• _EXERCISE INSTRUCTIONS_: Without the pictures, repeat all of the data exactly as it appears below.

== == ==

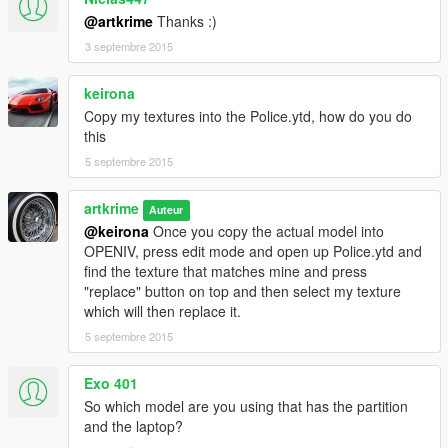
@artkrime
Thanks :)
3 septembre 2015
keirona
Copy my textures into the Police.ytd, how do you do
this
5 septembre 2015
artkrime
Auteur
@keirona
Once you copy the actual model into
OPENIV, press edit mode and open up Police.ytd and
find the texture that matches mine and press
"replace" button on top and then select my texture
which will then replace it.
5 septembre 2015
Exo 401
So which model are you using that has the partition
and the laptop?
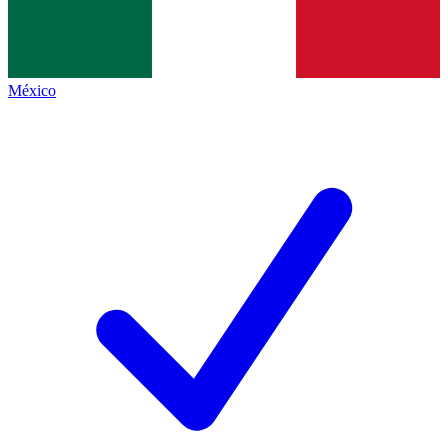
México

== == ==

• _ANSWER BOX_:
@artkrime
Thanks :)
3 septembre 2015
keirona
Copy my textures into the Police.ytd, how do you do
this
5 septembre 2015
artkrime
Auteur
@keirona
Once you copy the actual model into
OPENIV, press edit mode and open up Police.ytd and
find the texture that matches mine and press
"replace" button on top and then select my texture
which will then replace it.
5 septembre 2015
Exo 401
So which model are you using that has the partition
and the laptop?
México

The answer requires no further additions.